As Joachim suggested, where the Unity Job System shines is when it is used with burst: in that case, there are no managed/un-managed transitions, the Job threads are also not processed by the Mono GC unlike C# threads (so overall it will be faster on the GC pressure as well) and the codegen produced by burst can give a significant boost.
I converted your sample using burst (mainly using the new Unity.Mathematics and removing static variable access) and the Unity Job System with burst is roughly 2x times faster than your custom C# task system.
yes you are absolutely right. Thanks for enlightenment, I will profile it again.
To be honest, there is no way to know from the name of the functions when the jobs actually start. From the examples I saw so far, it seemed more reasonable that schedule was just preparing the jobs while Complete was starting and waiting for them.
Obviously now it makes more sense, but if you didn’t tell me, I wouldn’t have guessed.
About the performance, I also thought Unity Jobs could have been slower for that reason, but it is not. Currently Unity jobs is slower only if compiled in native code through IL2CPP, but this is a know problem by you.
Of course Burst is what I am looking forward for, my concern is about how to use Burst with IL2CPP. Once we move to 2018, I don’t see any reason to not use IL2CPP. I still expect burst to do a better job than the Microsoft compiler, even with all the optimizations enabled.
I will replicate your work for my new profiling, why did you need to remove the static access? I guess because burst doesn’t compile it right?
Indeed, static read access of readonly fields are not yet supported by burst. We hope that we will be able to bring them by 2018.2. Note that static read on non-readonly fields or static writes will not be possible (obviously also regarding thread safety), as it would require to access the “managed” .NET memory which is VM dependent (e.g Mono or .NET)
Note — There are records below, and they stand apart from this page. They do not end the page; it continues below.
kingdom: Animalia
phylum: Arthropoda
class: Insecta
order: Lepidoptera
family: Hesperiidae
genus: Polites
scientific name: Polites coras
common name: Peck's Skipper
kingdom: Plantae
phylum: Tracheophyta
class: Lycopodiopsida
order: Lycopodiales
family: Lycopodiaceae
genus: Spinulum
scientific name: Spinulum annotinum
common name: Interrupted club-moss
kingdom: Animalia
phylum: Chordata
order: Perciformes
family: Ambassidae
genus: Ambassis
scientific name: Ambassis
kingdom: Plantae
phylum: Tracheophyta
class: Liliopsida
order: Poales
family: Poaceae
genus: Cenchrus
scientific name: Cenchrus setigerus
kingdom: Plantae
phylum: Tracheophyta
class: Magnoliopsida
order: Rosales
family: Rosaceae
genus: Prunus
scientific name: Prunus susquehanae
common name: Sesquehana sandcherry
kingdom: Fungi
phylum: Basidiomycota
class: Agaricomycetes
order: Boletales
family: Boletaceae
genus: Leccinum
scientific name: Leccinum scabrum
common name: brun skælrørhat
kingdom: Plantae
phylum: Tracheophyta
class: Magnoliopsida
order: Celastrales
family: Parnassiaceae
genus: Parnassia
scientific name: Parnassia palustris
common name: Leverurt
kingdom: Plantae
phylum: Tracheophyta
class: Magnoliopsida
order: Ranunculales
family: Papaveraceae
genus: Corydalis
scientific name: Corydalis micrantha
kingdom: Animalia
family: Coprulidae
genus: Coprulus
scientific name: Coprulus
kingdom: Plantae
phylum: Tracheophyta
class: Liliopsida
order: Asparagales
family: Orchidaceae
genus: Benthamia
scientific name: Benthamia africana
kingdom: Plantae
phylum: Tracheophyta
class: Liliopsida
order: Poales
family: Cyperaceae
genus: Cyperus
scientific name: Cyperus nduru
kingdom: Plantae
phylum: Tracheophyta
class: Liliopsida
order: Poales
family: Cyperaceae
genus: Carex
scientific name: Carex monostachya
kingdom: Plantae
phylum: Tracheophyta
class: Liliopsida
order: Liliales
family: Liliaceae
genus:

and the timings didn’t change compared to my article ones…while the main thread gets stuck for 10ms, the jobs should start, but it seems they don’t? According what you said they should. I mean they could have started (I cannot verify it), but in this case the timing should be 10ms faster.
You can set up many jobs with schedule, then you tell them to start with JobHandle.ScheduleBatchedJobs();
If you do not start them they will only start when you call complete
Schedule doesn’t actually schedule the jobs immediately, but add them to a queue. Jobs are scheduled when you call JobHandle.ScheduleBatchedJobs or JobHandle.Complete. This is done for performance reasons since scheduling individual jobs results in expensive Semaphore.Signal calls. By scheduling many jobs at the same time delayed this cost will instead be paid only once per ScheduleBatchedJobs calls.
Not sure to follow your question as well, but function pointers in burst are only callable from HPC#/burst jobs.
You can’t call any burst compiled HPC# code without going through a job.